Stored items
=== Section Start ===
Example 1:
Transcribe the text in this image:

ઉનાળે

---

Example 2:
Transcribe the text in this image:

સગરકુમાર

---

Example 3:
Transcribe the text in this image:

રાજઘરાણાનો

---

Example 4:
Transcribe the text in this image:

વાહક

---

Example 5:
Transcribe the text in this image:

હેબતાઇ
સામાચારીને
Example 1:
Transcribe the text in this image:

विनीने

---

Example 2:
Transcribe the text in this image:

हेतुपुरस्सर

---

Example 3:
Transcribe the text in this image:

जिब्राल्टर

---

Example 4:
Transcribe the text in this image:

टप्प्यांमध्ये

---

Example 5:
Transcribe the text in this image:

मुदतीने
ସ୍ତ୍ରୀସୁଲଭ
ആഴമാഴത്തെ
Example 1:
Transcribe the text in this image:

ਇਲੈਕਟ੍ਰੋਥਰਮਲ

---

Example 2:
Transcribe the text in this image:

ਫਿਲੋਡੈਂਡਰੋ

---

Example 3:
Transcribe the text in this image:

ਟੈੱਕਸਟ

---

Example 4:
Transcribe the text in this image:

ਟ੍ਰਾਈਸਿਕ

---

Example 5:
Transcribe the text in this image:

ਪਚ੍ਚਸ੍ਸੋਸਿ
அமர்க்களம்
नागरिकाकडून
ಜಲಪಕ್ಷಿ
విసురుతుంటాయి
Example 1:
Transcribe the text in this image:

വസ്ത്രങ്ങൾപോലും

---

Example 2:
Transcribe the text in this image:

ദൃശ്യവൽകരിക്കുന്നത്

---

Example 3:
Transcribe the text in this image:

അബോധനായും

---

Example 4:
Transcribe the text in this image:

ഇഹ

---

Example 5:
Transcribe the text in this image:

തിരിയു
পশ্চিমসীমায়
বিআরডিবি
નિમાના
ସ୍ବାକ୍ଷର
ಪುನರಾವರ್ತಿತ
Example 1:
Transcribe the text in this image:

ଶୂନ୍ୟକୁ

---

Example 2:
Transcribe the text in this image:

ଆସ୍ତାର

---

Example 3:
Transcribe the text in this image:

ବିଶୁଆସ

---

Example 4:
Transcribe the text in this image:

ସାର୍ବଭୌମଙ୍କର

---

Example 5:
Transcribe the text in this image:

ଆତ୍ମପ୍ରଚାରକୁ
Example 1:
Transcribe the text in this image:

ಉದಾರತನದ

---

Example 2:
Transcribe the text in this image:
=== Section End ===
Exercise directions: Exact copies of every record are required.

Reply to the exercise:
Example 1:
Transcribe the text in this image:

ઉનાળે

---

Example 2:
Transcribe the text in this image:

સગરકુમાર

---

Example 3:
Transcribe the text in this image:

રાજઘરાણાનો

---

Example 4:
Transcribe the text in this image:

વાહક

---

Example 5:
Transcribe the text in this image:

હેબતાઇ
સામાચારીને
Example 1:
Transcribe the text in this image:

विनीने

---

Example 2:
Transcribe the text in this image:

हेतुपुरस्सर

---

Example 3:
Transcribe the text in this image:

जिब्राल्टर

---

Example 4:
Transcribe the text in this image:

टप्प्यांमध्ये

---

Example 5:
Transcribe the text in this image:

मुदतीने
ସ୍ତ୍ରୀସୁଲଭ
ആഴമാഴത്തെ
Example 1:
Transcribe the text in this image:

ਇਲੈਕਟ੍ਰੋਥਰਮਲ

---

Example 2:
Transcribe the text in this image:

ਫਿਲੋਡੈਂਡਰੋ

---

Example 3:
Transcribe the text in this image:

ਟੈੱਕਸਟ

---

Example 4:
Transcribe the text in this image:

ਟ੍ਰਾਈਸਿਕ

---

Example 5:
Transcribe the text in this image:

ਪਚ੍ਚਸ੍ਸੋਸਿ
அமர்க்களம்
नागरिकाकडून
ಜಲಪಕ್ಷಿ
విసురుతుంటాయి
Example 1:
Transcribe the text in this image:

വസ്ത്രങ്ങൾപോലും

---

Example 2:
Transcribe the text in this image:

ദൃശ്യവൽകരിക്കുന്നത്

---

Example 3:
Transcribe the text in this image:

അബോധനായും

---

Example 4:
Transcribe the text in this image:

ഇഹ

---

Example 5:
Transcribe the text in this image:

തിരിയു
পশ্চিমসীমায়
বিআরডিবি
નિમાના
ସ୍ବାକ୍ଷର
ಪುನರಾವರ್ತಿತ
Example 1:
Transcribe the text in this image:

ଶୂନ୍ୟକୁ

---

Example 2:
Transcribe the text in this image:

ଆସ୍ତାର

---

Example 3:
Transcribe the text in this image:

ବିଶୁଆସ

---

Example 4:
Transcribe the text in this image:

ସାର୍ବଭୌମଙ୍କର

---

Example 5:
Transcribe the text in this image:

ଆତ୍ମପ୍ରଚାରକୁ
Example 1:
Transcribe the text in this image:

ಉದಾರತನದ

---

Example 2:
Transcribe the text in this image:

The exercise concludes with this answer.